コロナ禍における音楽家の取り組みとして大きな注目をあつめたものの一つに、レディ・ガガ(Lady Gaga)が主導して行われたネット上のチャリティ・コンサート「One World: Together at Home」があります。これは、レディ・ガガの呼びかけに応じた音楽家たちの、自宅での演奏を収めた動画を集めてネット配信するというもので、ポール・マッカートニー(Paul McCartney)やザ・ローリング・ストーンズ(The Rolling Stones)、テイラー・スウィフト(Taylor Swift)、ビリー・アイリッシュ(Billie Eilish)らといった、非常に豪華な面々が集まったことでも話題となりました。
また日本では、星野源がネット上で公開した「うちで踊ろう」という曲に多くのアーティストが自身の演奏やパフォーマンスを重ねて公開する、という取り組みが話題になったことは皆さんも覚えていらっしゃると思います(音楽以外の部分でも話題になりましたが)。
ちなみに上記の例は、いずれも事前に収録したものをネット上に流す、というものでした。これとは別に、演奏を生で配信する、という取り組みも行われています。
実は筆者も音楽活動をしているのですが、ある共演者の呼びかけでこの「生配信(live streaming)」に挑戦しました(生演奏であり、その後の動画の公開期間も終了しているのでURLなどの情報は省略させていただきます)。
この時は、最近よく話題にのぼるネット会議アプリ「Zoom」を使ってグループが共演し、YouTubeを利用してそれを配信する、という形をとりました。

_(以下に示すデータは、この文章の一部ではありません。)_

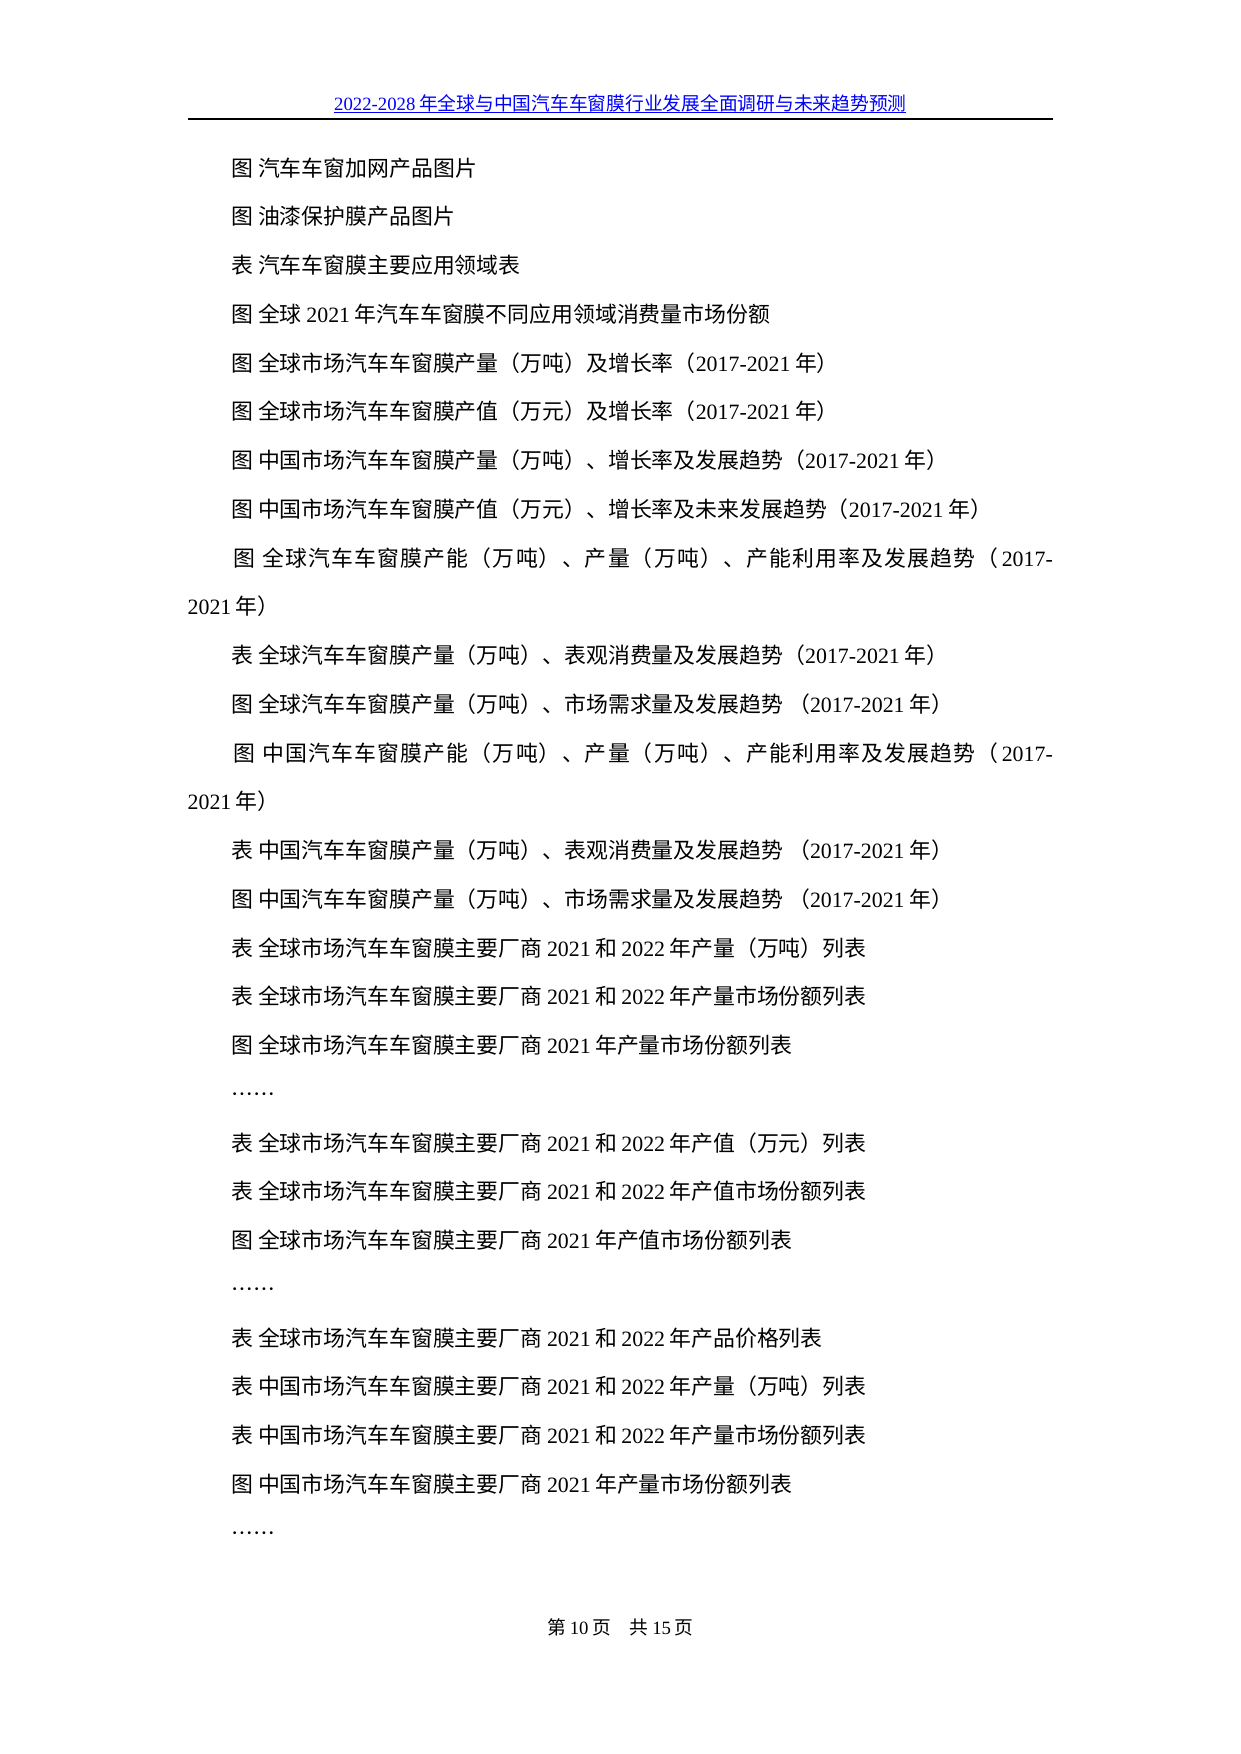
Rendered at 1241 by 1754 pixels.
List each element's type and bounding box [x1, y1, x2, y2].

この時は演奏者5名で、各自が自宅からZoomで演奏に参加するというものだったのですが、正直言って難しさはありました。特に問題になったのが、音の遅れ、いわゆるレイテンシー(latency)です。
これは音声などをネットにのせる際にどうしても生じてしまうものなのですが、音楽の場合、ほんのわずかなズレでも演奏に影響してしまうので、問題はよりシビアになります。この時はリーダーの人の工夫でレイテンシーによるずれを逆手に取るような演奏内容になったことで乗り越えたのですが、ネットを介した共演の難しさを実感しました。
このような問題を考えると、事前に収録したものを流す、というアプローチが主流で当面は推移するのかな、と感じています。いずれにせよ、以前から発展しつつあった演奏のネット配信が今回のコロナ禍を受けてさらに増えていくことは間違いなく、音楽の届け方、聞き方が変わっていく一つのきっかけになるのではないかと思われます。今後の展開に注目です。